Originally posted by pandaboy at 15-5-2010 07:10
HK did just fine even when China was closed. I am not to sure though how hk will do if China falls though.
HK always relied on China even from its inception in the 1842. The only time that HK was delinked from China was in the 2 decades after the CCP had taken over China. At that time, HK received an influx of refugees, mainly poor desolate people who had lost everything. Some Shanghainese industrialists set up factories in HK and made use of the cheap labour.. The major output was plastic flowers and hair pieces. There was a lot of poverty in the 50's and 60's and life was appalling so, pandaboy, if you think a factory job is considered doing fine, I rest my case.
In the early 70's it was property and stock market speculation and when that fizzled out after the crash of 1973, HK started to rely heavily on China again, tapping goods made in China. After President Nixon's historic visit to Bejing in 1972, the US had slowly opened up trade with China and yes, HK acted as the middleman. Gradually, this relationship with China got stronger and HK was used for raising capital for Chinese infrastructure projects.

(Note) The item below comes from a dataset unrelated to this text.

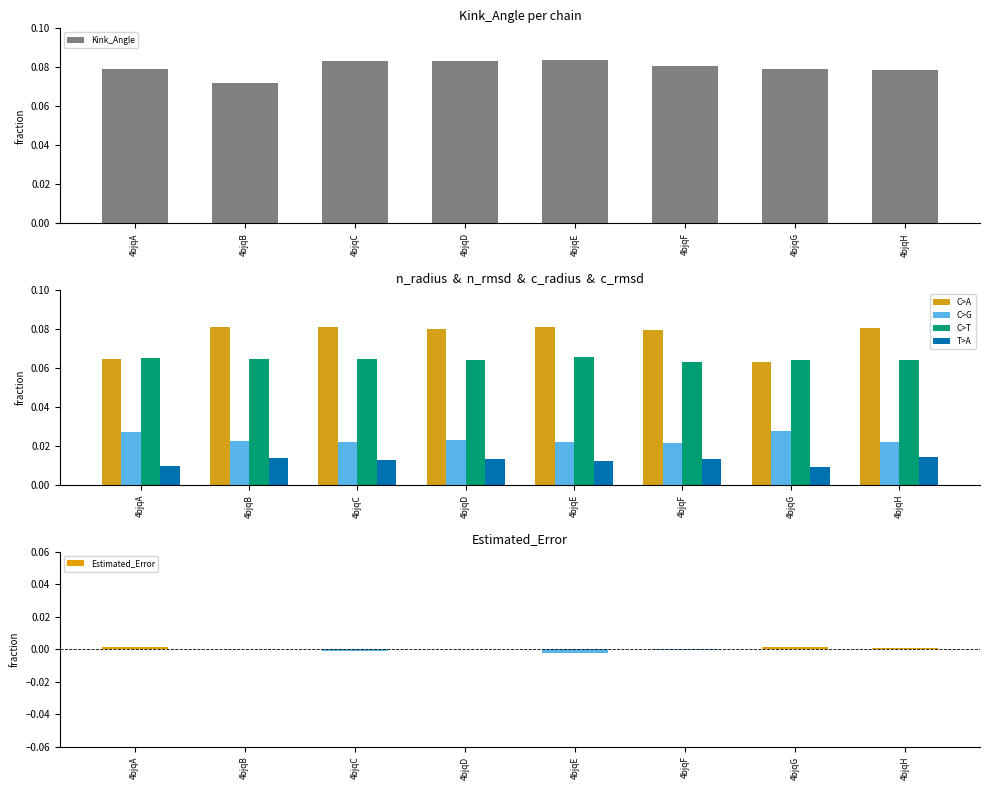

At how many categories does at least one series exceed 0?

8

After Deng Xiao Peng created free trade economic zones in China in 1978, HK companies gradually used China as a manufacturing base, first in Shenzhen then in Dongguan. As a result, there was a lot of economic activity and more banks started opening in HK in the 80's and 90's.
Today, HK is not very effective as a middleman because China can deal directly with the US and other countries. The only thing HK has left is its legal infrastructure and banks which the Chinese still need. The only way for HK to prosper now is to rely on rich mainlanders who buy expensive properties, use HK's banks and go shopping for expensive brands, art and jewelry. In fact, the entire region relies on China in some way or other. Take Singapore for instance, their property boom was first fueled by rich Indonesians and Malaysians and now mainly by the Chinese.
Think HK would collapse without China because the greatest property bubble is not China but HK itself. Don't think prime retail properties anywhere else in the world would cost US$150 per square foot to rent per month or a luxury residential properties selling for over US$10,000 per sq foot!